Initial artists include actors Kate Baldwin, Lise Bruneau, Marsha Mason, Nicholas Rodriguez, Dawn Ursula, and Kirsten Wyatt, musician Victor Simonson, designers Paige Hathaway, Ken MacDonald, and Jeanette Oi-Suk Yew, writer Mary Hall Surface, Broadway fight master David S. Leong, fight and intimacy choreographer Jenny Male, voice and dialect coaches Lisa Nathans and Zach Champion, and production department artisans and technicians Deborah Lynn Nash and Timothy M. Thompson. With the marketplace being a dynamic space, Arena Stage will add new artists over time.
The offerings include personal concerts and greetings, original music compositions, one-on-one acting and vocal coaching, custom-made face masks, conflict resolution, custom-designed and performed puppet film of a person’s life, cooking classes, and a song and a writing salon for you and your friends. The marketplace gives people a way to express gratitude, to grieve, and to convey love and support with sentiments tailored to the occasion by artists.
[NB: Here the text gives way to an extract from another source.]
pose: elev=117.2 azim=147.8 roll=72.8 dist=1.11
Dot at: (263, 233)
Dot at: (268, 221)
To view and learn more about the marketplace, visit the Arena Stage website.
“95 percent of artists nationally have lost work—62 percent have lost all work,” said Arena Stage artistic director Molly Smith in a statement. “Guess which sector of the arts has lost all work? Yes — theatre artists. Seema’s brilliant brainstorm of an idea provides a way for audiences to support artists and for artists to earn money to live. We work with extraordinary artists — come aboard and help support them through purchasing their art through experiences and objects.”